• _DATA BELOW_

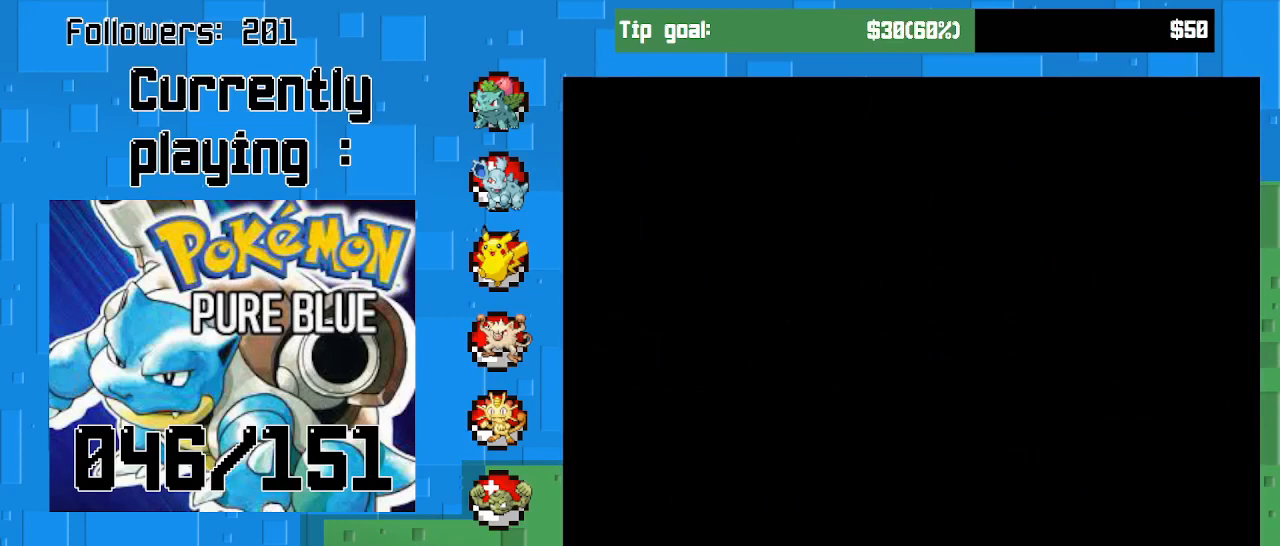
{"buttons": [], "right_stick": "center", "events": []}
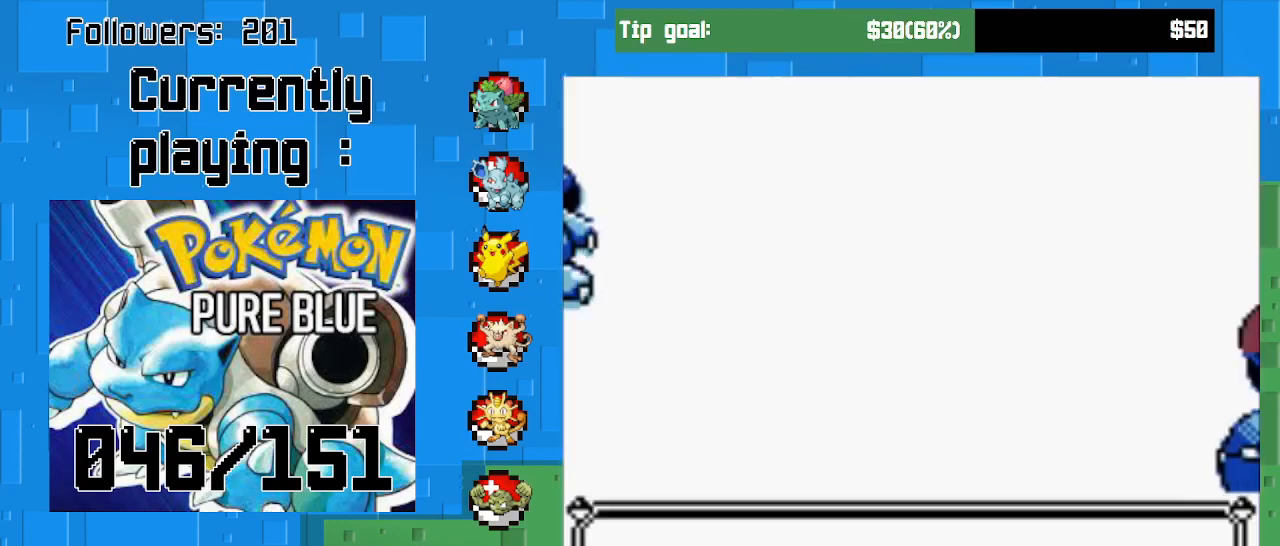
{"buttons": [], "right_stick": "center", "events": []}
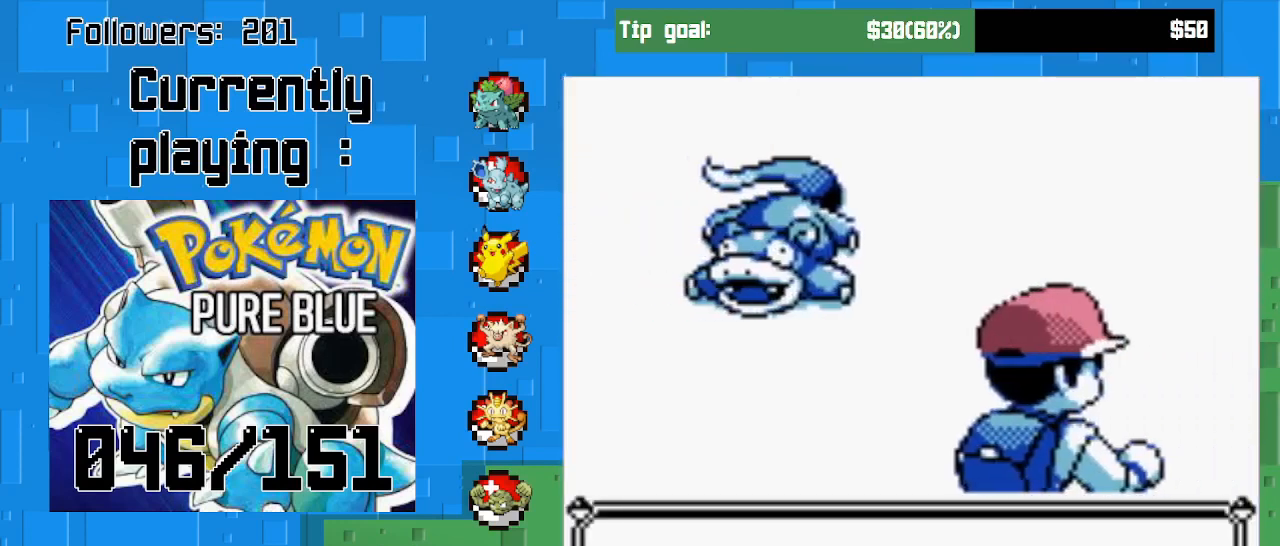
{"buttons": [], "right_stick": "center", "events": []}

• _PROBLEM TO SOLVE_
All of the listing is to be written out exactly, with the pictures left out.

• _REPLY TO THE TASK_
{"buttons": [], "right_stick": "center", "events": []}
{"buttons": [], "right_stick": "center", "events": []}
{"buttons": [], "right_stick": "center", "events": []}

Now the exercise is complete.